→ **Working data**:
--- START ---
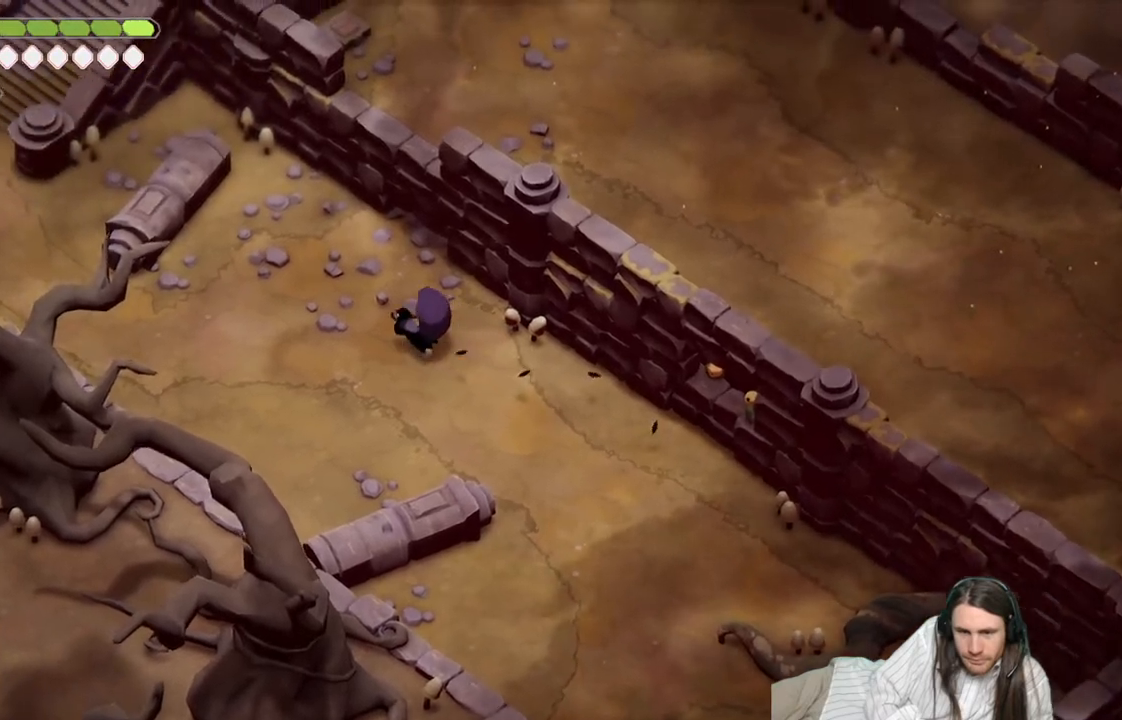
{"buttons": [], "left_stick": "left", "right_stick": "center", "events": [[383, "left_stick", "left"]]}
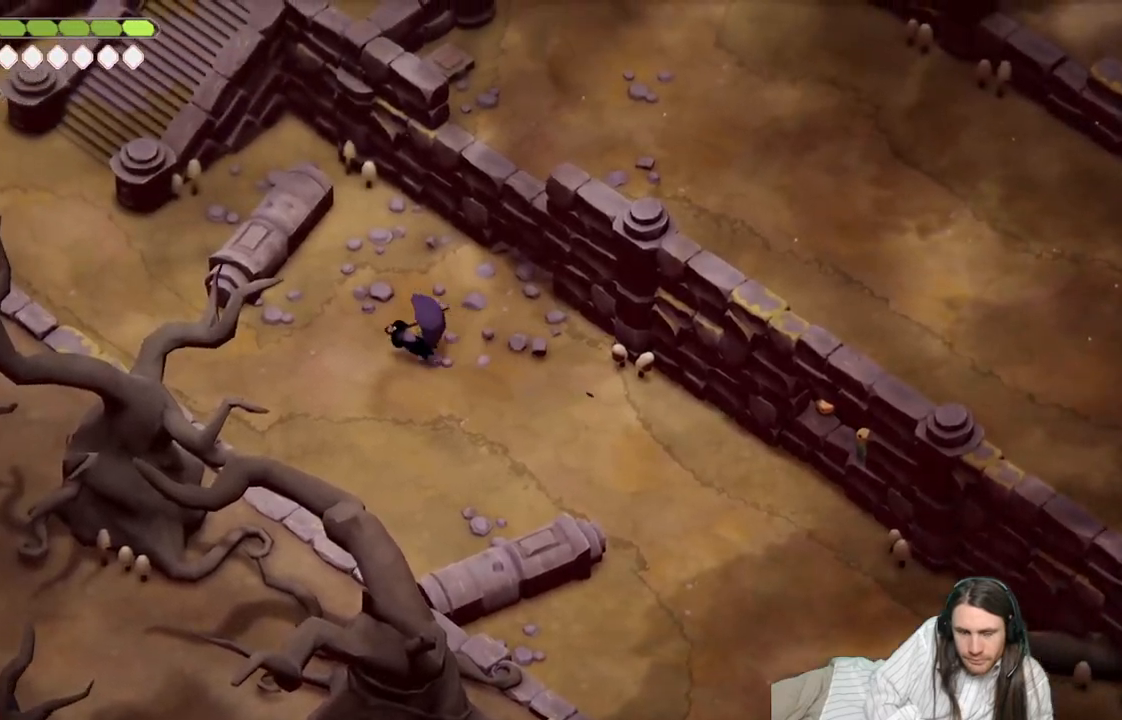
{"buttons": [], "left_stick": "left", "right_stick": "center", "events": []}
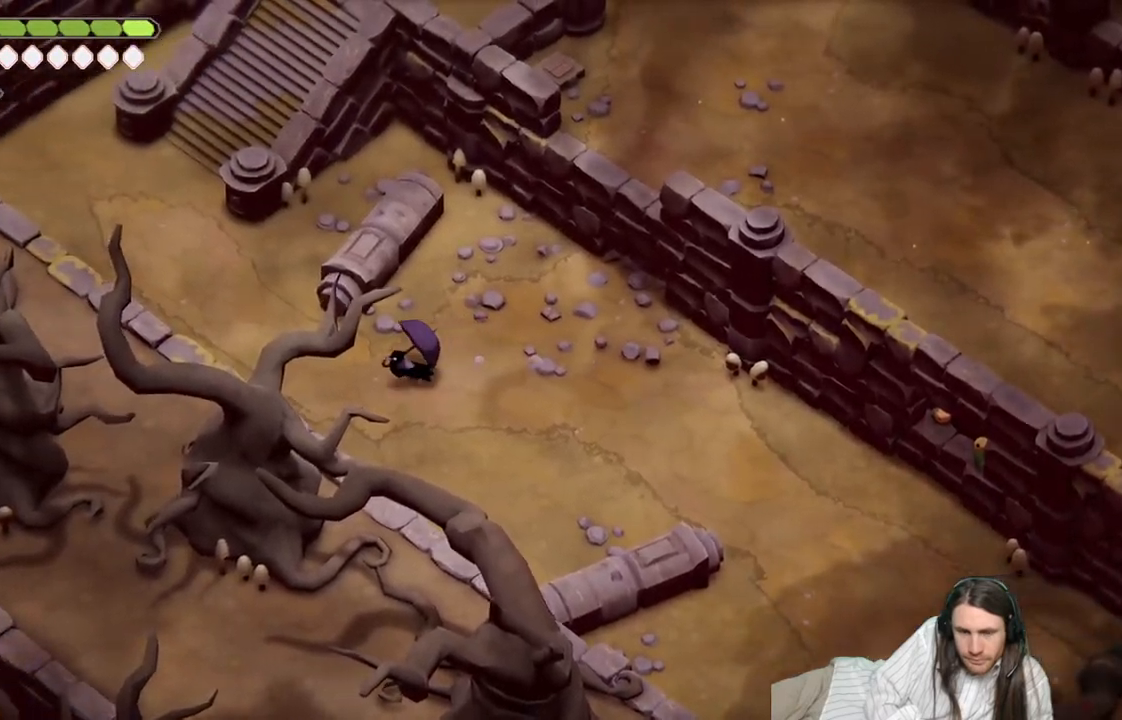
{"buttons": [], "left_stick": "right", "right_stick": "center", "events": [[283, "left_stick", "up"], [383, "left_stick", "right"]]}
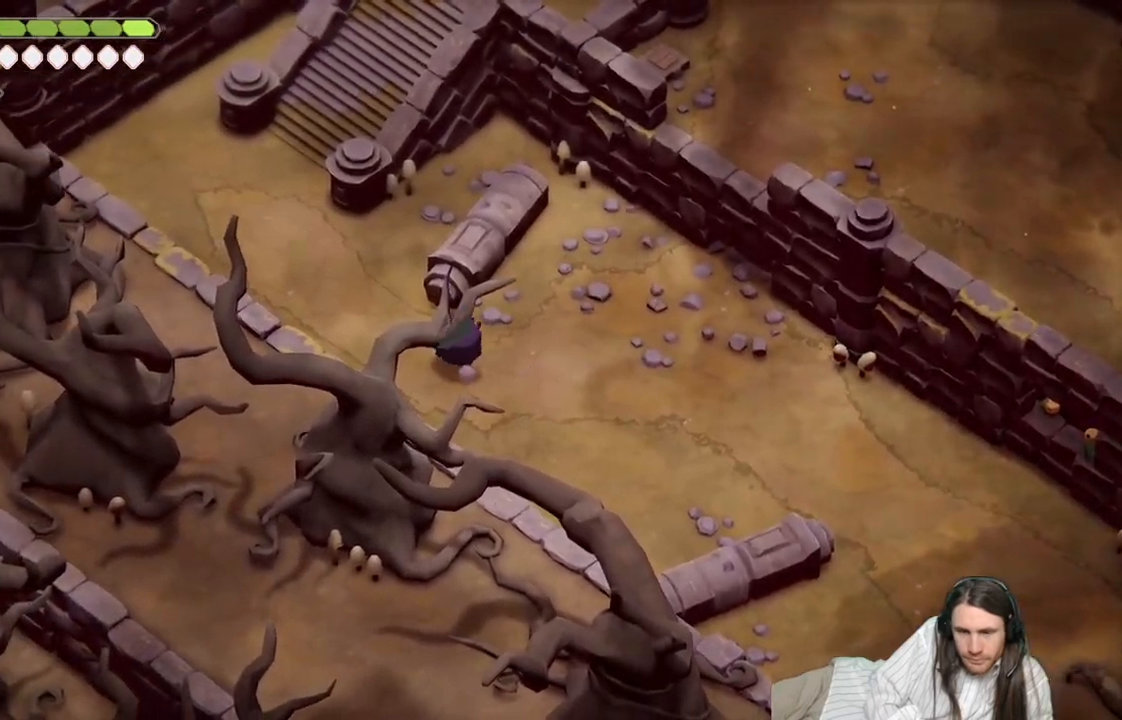
{"buttons": [], "left_stick": "center", "right_stick": "right", "events": [[50, "left_stick", "center"], [50, "right_stick", "right"]]}
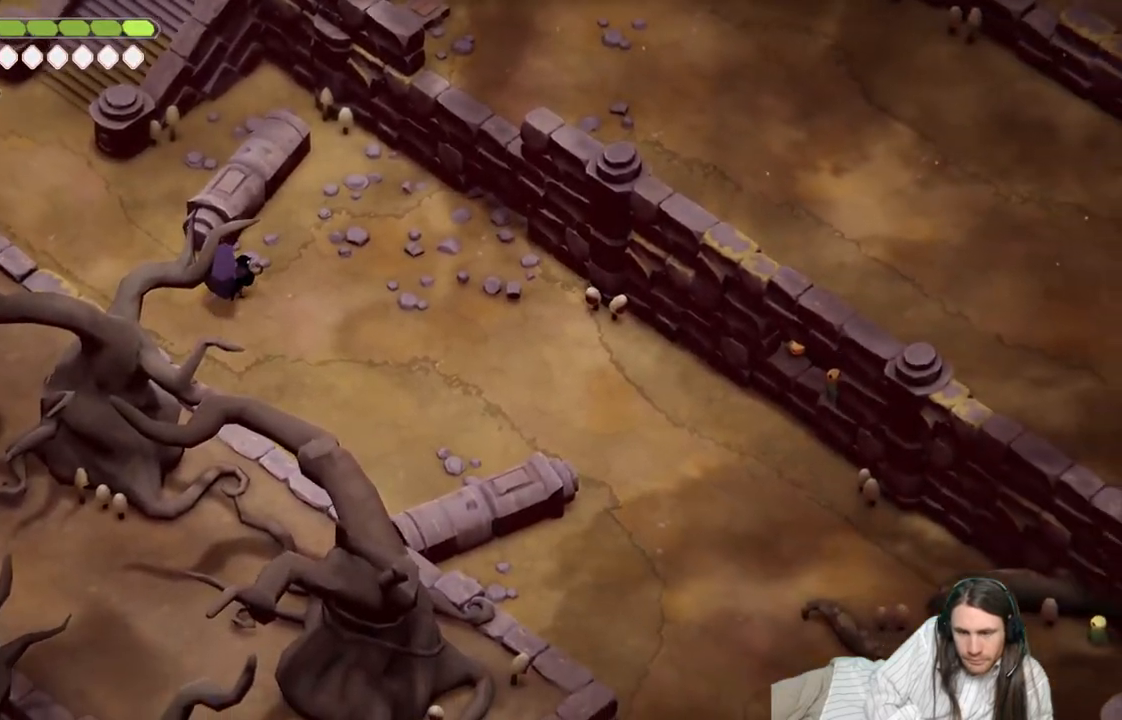
{"buttons": [], "left_stick": "left", "right_stick": "right", "events": [[400, "left_stick", "left"]]}
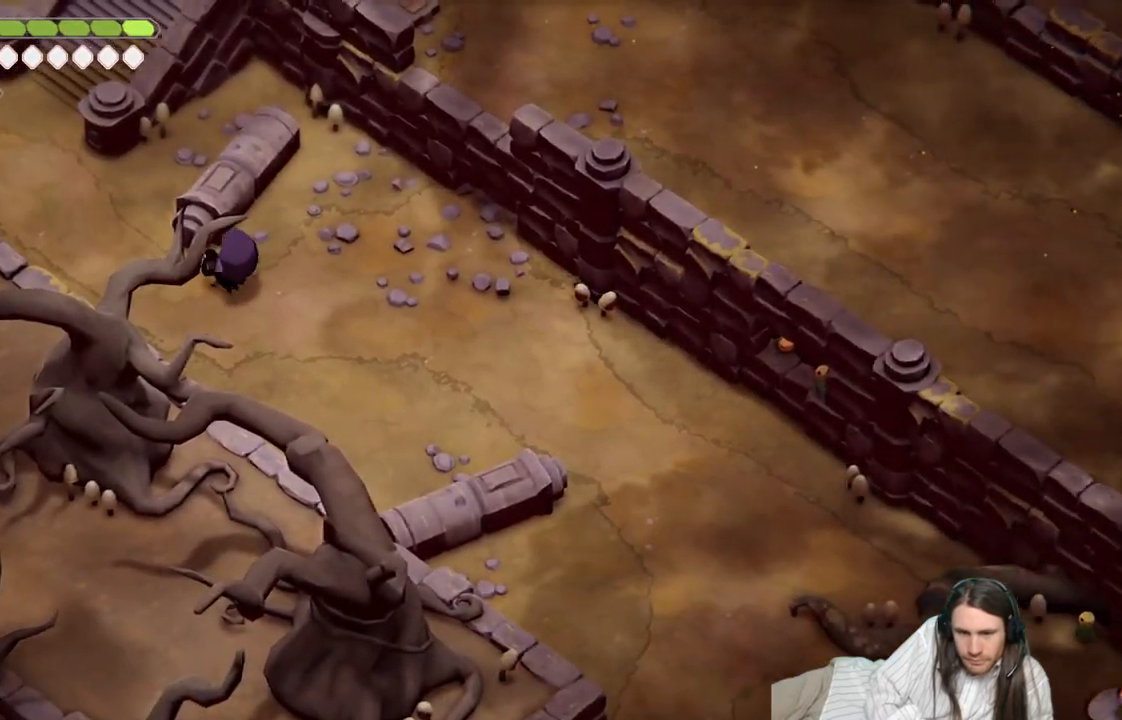
{"buttons": [], "left_stick": "up-left", "right_stick": "center", "events": [[17, "right_stick", "center"], [117, "left_stick", "up-left"]]}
--- END ---
→ **Aim of the exercise**:
Show, from the entries above, every line that includes the string "center".

→ **Solution**:
{"buttons": [], "left_stick": "left", "right_stick": "center", "events": [[383, "left_stick", "left"]]}
{"buttons": [], "left_stick": "left", "right_stick": "center", "events": []}
{"buttons": [], "left_stick": "right", "right_stick": "center", "events": [[283, "left_stick", "up"], [383, "left_stick", "right"]]}
{"buttons": [], "left_stick": "center", "right_stick": "right", "events": [[50, "left_stick", "center"], [50, "right_stick", "right"]]}
{"buttons": [], "left_stick": "up-left", "right_stick": "center", "events": [[17, "right_stick", "center"], [117, "left_stick", "up-left"]]}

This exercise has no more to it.